Task data
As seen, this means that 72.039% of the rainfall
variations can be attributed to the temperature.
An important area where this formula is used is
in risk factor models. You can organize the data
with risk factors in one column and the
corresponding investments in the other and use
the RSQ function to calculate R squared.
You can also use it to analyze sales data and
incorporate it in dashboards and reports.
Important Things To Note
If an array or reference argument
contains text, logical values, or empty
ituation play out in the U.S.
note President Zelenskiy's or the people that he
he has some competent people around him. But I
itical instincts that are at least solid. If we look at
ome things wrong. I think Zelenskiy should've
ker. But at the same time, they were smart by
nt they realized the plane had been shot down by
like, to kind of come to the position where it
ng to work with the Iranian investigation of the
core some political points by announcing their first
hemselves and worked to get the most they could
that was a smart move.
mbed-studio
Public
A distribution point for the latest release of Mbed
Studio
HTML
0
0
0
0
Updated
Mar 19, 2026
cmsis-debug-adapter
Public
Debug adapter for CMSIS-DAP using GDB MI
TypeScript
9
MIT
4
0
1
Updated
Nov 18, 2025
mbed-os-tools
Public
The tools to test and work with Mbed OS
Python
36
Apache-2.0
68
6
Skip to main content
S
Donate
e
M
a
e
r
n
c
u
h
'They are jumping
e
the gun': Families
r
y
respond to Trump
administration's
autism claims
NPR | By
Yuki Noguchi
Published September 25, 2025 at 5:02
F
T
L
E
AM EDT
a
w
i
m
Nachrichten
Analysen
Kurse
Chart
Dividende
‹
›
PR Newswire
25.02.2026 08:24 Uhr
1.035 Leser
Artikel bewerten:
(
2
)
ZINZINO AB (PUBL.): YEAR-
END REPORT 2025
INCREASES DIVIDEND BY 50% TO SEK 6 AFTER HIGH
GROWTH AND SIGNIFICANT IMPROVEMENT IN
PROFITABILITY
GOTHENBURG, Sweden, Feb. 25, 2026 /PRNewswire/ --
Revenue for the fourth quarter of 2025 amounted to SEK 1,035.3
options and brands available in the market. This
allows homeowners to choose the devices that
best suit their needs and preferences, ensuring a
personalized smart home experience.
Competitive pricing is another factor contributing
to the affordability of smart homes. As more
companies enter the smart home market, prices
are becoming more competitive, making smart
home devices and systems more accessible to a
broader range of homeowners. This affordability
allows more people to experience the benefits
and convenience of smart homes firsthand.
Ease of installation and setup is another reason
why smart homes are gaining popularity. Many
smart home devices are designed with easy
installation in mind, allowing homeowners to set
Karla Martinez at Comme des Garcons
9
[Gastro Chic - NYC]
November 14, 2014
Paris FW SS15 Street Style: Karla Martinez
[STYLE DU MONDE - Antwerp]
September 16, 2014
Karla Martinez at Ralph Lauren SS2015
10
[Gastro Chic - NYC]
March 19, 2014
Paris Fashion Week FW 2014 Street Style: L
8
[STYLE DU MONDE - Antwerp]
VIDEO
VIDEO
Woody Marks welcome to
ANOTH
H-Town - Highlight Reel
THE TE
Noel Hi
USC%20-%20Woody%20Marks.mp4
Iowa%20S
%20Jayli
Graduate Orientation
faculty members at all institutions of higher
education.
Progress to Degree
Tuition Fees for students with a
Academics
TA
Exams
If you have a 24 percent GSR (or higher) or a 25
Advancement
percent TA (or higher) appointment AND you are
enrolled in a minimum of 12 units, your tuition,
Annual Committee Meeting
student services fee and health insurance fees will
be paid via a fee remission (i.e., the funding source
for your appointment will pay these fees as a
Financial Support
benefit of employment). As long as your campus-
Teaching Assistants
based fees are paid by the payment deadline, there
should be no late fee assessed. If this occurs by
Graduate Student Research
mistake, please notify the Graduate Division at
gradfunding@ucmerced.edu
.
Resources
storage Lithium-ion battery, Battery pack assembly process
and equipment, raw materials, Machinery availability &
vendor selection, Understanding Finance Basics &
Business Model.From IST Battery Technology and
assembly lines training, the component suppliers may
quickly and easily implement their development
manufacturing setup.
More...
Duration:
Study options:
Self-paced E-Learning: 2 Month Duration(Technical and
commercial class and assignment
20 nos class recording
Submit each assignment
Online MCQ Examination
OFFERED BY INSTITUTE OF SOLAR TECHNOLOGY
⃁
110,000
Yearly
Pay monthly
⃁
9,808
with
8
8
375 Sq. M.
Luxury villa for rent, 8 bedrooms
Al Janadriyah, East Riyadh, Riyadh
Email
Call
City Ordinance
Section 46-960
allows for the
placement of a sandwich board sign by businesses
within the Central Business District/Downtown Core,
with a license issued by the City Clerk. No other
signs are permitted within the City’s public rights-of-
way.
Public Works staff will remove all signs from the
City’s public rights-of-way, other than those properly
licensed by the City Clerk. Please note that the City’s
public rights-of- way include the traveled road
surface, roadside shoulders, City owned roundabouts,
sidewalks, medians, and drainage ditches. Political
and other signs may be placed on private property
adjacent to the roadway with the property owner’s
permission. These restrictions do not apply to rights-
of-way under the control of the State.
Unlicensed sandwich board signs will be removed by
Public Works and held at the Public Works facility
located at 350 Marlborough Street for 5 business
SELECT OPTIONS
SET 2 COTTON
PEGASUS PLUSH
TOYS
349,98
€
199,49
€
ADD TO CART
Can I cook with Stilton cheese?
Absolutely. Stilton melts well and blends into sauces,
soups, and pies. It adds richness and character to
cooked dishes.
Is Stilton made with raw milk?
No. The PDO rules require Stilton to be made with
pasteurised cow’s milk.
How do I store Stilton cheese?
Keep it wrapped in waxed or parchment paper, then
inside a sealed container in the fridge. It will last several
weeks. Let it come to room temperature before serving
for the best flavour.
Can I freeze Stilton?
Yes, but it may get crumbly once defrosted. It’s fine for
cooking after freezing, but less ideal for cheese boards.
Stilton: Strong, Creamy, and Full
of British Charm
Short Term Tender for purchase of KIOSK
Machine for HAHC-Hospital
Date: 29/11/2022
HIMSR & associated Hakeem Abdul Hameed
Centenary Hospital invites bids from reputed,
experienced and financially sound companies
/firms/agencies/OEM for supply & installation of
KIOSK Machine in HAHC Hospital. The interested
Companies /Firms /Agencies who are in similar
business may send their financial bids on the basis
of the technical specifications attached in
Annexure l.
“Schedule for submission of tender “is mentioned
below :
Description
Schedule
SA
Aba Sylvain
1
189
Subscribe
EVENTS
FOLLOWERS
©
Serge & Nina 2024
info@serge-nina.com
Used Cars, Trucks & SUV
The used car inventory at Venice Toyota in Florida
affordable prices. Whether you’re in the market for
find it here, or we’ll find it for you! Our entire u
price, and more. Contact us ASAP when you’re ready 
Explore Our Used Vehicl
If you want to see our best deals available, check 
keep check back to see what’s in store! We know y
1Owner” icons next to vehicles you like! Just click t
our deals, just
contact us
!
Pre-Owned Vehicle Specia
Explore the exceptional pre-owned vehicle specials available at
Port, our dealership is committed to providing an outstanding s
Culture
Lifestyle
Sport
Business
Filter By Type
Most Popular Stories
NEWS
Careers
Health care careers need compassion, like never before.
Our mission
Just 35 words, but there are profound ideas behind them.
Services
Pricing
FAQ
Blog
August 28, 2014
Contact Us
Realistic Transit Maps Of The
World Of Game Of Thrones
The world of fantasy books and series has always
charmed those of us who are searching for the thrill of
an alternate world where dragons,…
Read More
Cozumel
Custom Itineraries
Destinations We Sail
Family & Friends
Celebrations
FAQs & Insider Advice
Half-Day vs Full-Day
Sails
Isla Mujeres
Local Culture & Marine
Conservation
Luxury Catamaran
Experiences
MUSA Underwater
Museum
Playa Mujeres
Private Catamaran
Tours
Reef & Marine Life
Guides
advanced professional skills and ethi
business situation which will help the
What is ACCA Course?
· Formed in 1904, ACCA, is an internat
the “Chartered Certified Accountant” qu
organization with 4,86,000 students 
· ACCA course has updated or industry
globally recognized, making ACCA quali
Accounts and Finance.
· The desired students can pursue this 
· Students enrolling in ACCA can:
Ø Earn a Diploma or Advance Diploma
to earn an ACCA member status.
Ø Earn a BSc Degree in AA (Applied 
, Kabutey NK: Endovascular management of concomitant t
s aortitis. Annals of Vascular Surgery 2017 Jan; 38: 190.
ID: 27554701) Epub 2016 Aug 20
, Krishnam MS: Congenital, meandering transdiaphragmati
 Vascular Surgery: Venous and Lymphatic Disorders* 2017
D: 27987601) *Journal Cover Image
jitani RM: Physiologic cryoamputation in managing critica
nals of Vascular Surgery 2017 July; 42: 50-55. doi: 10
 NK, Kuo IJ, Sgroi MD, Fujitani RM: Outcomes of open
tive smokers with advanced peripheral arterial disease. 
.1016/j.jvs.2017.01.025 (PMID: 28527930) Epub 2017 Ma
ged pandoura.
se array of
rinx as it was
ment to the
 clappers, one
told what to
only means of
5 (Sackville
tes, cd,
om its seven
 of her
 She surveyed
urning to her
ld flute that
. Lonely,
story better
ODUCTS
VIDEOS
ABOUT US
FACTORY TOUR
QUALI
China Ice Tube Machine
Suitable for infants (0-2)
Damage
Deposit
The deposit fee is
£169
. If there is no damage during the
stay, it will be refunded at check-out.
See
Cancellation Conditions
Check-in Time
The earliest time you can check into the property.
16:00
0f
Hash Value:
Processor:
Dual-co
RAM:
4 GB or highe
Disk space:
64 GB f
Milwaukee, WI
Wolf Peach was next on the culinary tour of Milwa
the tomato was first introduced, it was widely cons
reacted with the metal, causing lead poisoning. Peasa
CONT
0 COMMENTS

What to produce
Rewrite the listing as a numbered list, starting at its first line and ending at the line containing "home devices and systems more accessible to a", both included, and omit blank lines.

Answer section
1. As seen, this means that 72.039% of the rainfall
2. variations can be attributed to the temperature.
3. An important area where this formula is used is
4. in risk factor models. You can organize the data
5. with risk factors in one column and the
6. corresponding investments in the other and use
7. the RSQ function to calculate R squared.
8. You can also use it to analyze sales data and
9. incorporate it in dashboards and reports.
10. Important Things To Note
11. If an array or reference argument
12. contains text, logical values, or empty
13. ituation play out in the U.S.
14. note President Zelenskiy's or the people that he
15. he has some competent people around him. But I
16. itical instincts that are at least solid. If we look at
17. ome things wrong. I think Zelenskiy should've
18. ker. But at the same time, they were smart by
19. nt they realized the plane had been shot down by
20. like, to kind of come to the position where it
21. ng to work with the Iranian investigation of the
22. core some political points by announcing their first
23. hemselves and worked to get the most they could
24. that was a smart move.
25. mbed-studio
26. Public
27. A distribution point for the latest release of Mbed
28. Studio
29. HTML
30. 0
31. 0
32. 0
33. 0
34. Updated
35. Mar 19, 2026
36. cmsis-debug-adapter
37. Public
38. Debug adapter for CMSIS-DAP using GDB MI
39. TypeScript
40. 9
41. MIT
42. 4
43. 0
44. 1
45. Updated
46. Nov 18, 2025
47. mbed-os-tools
48. Public
49. The tools to test and work with Mbed OS
50. Python
51. 36
52. Apache-2.0
53. 68
54. 6
55. Skip to main content
56. S
57. Donate
58. e
59. M
60. a
61. e
62. r
63. n
64. c
65. u
66. h
67. 'They are jumping
68. e
69. the gun': Families
70. r
71. y
72. respond to Trump
73. administration's
74. autism claims
75. NPR | By
76. Yuki Noguchi
77. Published September 25, 2025 at 5:02
78. F
79. T
80. L
81. E
82. AM EDT
83. a
84. w
85. i
86. m
87. Nachrichten
88. Analysen
89. Kurse
90. Chart
91. Dividende
92. ‹
93. ›
94. PR Newswire
95. 25.02.2026 08:24 Uhr
96. 1.035 Leser
97. Artikel bewerten:
98. (
99. 2
100. )
101. ZINZINO AB (PUBL.): YEAR-
102. END REPORT 2025
103. INCREASES DIVIDEND BY 50% TO SEK 6 AFTER HIGH
104. GROWTH AND SIGNIFICANT IMPROVEMENT IN
105. PROFITABILITY
106. GOTHENBURG, Sweden, Feb. 25, 2026 /PRNewswire/ --
107. Revenue for the fourth quarter of 2025 amounted to SEK 1,035.3
108. options and brands available in the market. This
109. allows homeowners to choose the devices that
110. best suit their needs and preferences, ensuring a
111. personalized smart home experience.
112. Competitive pricing is another factor contributing
113. to the affordability of smart homes. As more
114. companies enter the smart home market, prices
115. are becoming more competitive, making smart
116. home devices and systems more accessible to a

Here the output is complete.